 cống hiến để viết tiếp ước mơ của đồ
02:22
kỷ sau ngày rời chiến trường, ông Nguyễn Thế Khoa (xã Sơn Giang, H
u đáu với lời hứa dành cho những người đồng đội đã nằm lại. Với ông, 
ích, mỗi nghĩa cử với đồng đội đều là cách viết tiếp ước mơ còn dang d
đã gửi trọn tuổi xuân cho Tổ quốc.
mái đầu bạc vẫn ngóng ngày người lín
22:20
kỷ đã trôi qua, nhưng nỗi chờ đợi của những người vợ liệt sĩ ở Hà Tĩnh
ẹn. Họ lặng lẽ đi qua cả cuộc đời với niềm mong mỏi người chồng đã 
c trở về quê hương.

──────────

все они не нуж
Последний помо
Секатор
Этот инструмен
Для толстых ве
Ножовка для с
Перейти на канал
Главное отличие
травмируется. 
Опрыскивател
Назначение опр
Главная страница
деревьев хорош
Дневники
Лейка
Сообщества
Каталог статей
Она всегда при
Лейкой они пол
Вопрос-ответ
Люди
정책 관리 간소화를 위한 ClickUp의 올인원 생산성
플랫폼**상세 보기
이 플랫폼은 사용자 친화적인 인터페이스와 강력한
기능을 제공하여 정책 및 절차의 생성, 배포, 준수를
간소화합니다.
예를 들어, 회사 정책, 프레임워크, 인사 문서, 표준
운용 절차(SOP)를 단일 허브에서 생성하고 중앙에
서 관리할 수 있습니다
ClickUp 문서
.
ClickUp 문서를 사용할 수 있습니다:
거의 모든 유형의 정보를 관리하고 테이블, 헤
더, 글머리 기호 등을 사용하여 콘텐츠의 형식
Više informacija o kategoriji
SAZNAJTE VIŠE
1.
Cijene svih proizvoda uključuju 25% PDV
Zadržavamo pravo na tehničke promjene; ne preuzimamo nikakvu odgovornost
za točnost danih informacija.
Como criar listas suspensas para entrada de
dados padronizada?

──────────

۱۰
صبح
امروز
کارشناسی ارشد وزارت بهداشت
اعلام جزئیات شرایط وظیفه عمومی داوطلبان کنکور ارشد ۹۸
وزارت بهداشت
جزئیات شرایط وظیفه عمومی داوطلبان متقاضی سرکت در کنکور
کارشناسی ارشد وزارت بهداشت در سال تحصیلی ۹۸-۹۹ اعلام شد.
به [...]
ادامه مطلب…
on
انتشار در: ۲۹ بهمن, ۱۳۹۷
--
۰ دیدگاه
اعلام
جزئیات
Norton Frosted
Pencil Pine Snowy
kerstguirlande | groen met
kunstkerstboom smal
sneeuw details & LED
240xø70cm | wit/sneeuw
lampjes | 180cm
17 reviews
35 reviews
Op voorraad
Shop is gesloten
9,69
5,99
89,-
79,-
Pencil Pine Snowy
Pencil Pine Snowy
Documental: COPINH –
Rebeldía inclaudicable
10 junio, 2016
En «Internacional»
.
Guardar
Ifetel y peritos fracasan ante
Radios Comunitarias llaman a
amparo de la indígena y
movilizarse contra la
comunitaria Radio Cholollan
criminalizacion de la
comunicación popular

──────────

● **Work instructions**:
Show every line of the records above that contains the word "داوطلبان", treating uppercase and lowercase as different.

● **Written response**:
اعلام جزئیات شرایط وظیفه عمومی داوطلبان کنکور ارشد ۹۸
جزئیات شرایط وظیفه عمومی داوطلبان متقاضی سرکت در کنکور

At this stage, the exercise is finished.